**Assigned task**
Reproduce the lines in the records below, from the line containing "Any written communication" through the line containing "Important Information regarding this", including both of those lines.

**Records supplied**
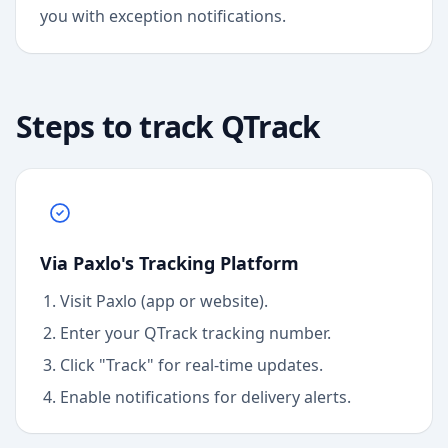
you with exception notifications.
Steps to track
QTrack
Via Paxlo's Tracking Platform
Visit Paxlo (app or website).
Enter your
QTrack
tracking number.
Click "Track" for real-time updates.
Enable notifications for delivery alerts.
---
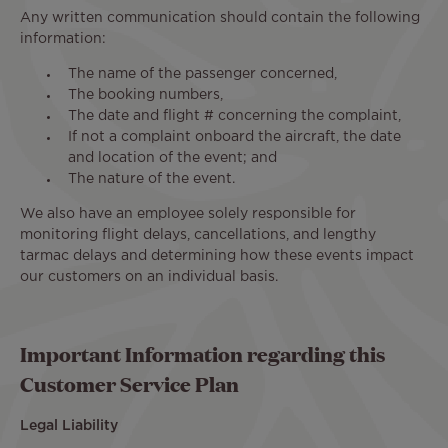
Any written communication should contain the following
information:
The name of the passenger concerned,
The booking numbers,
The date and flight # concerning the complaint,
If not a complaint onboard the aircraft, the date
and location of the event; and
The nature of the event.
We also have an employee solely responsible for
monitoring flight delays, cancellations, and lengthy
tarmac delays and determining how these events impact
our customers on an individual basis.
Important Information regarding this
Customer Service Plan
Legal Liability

**Finished task**
Any written communication should contain the following
information:
The name of the passenger concerned,
The booking numbers,
The date and flight # concerning the complaint,
If not a complaint onboard the aircraft, the date
and location of the event; and
The nature of the event.
We also have an employee solely responsible for
monitoring flight delays, cancellations, and lengthy
tarmac delays and determining how these events impact
our customers on an individual basis.
Important Information regarding this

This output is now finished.